WHAT TO WORK ON:
What is the number of lines below that hold "after"? Answer with that number only.

EXERCISE INPUT:
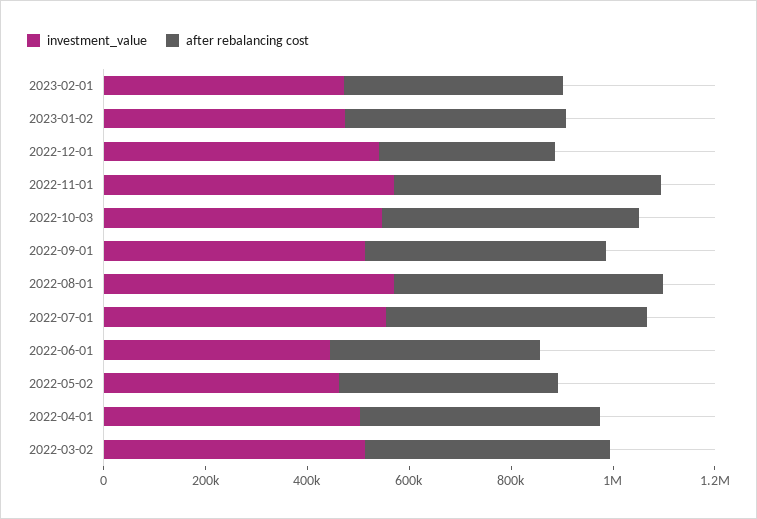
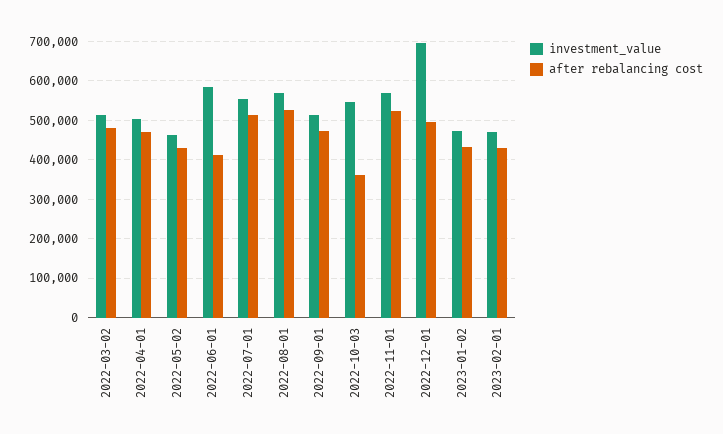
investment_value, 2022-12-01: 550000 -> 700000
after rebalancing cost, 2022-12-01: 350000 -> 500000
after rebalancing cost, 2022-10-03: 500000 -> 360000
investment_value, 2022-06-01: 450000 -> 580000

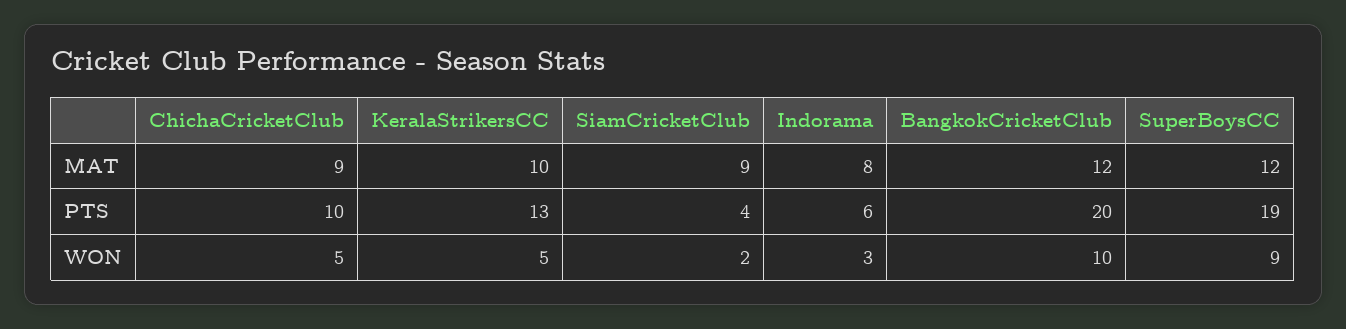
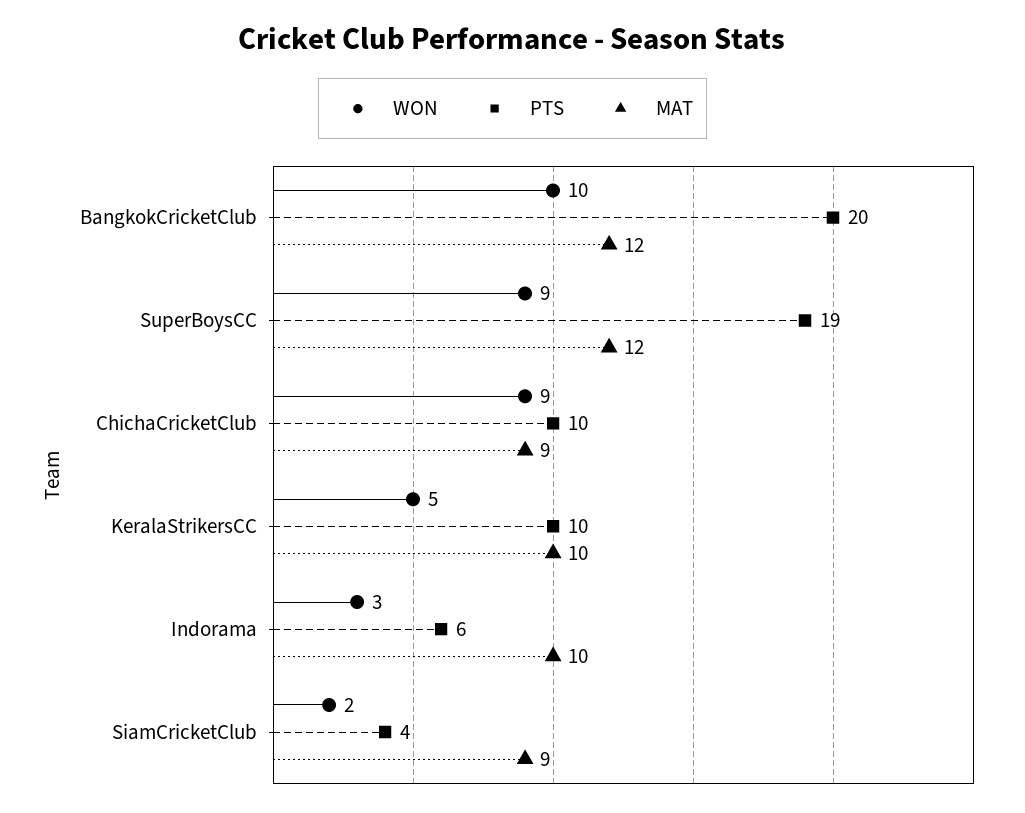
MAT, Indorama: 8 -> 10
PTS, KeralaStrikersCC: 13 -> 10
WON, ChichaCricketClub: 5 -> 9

...

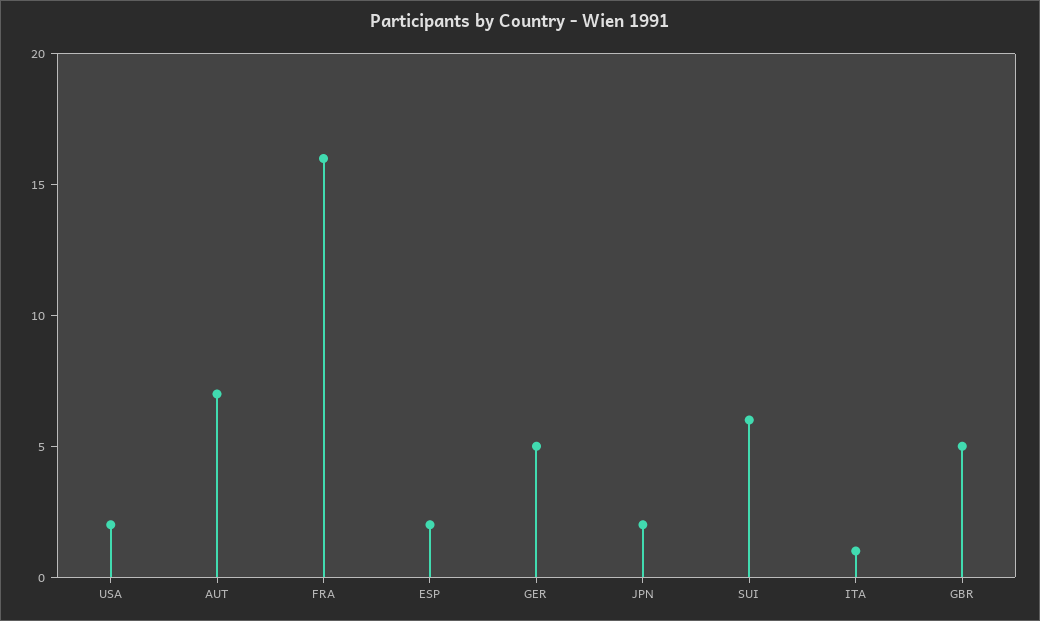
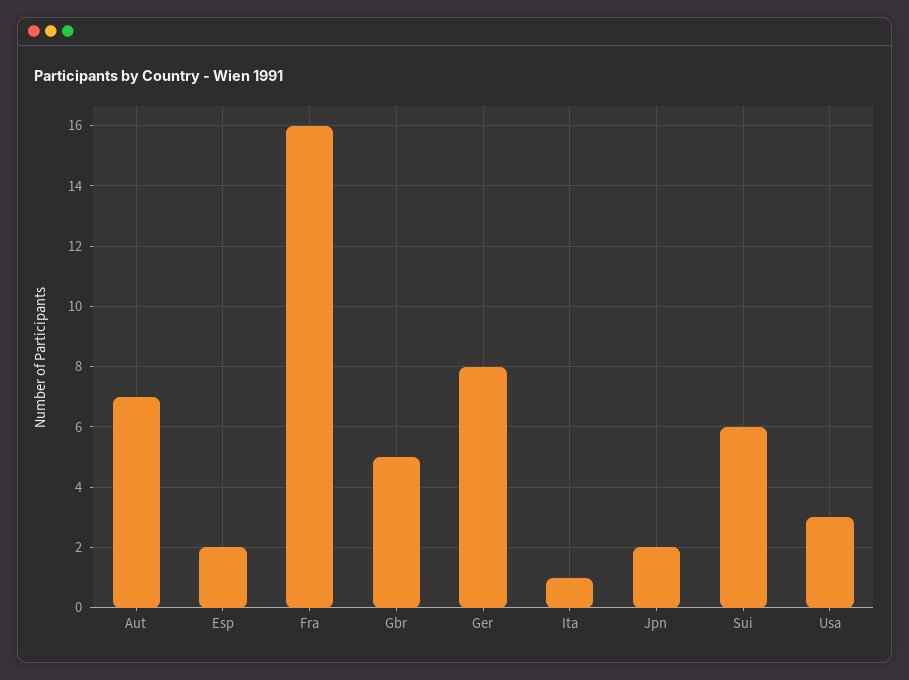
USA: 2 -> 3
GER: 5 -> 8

ANSWER BOX:
2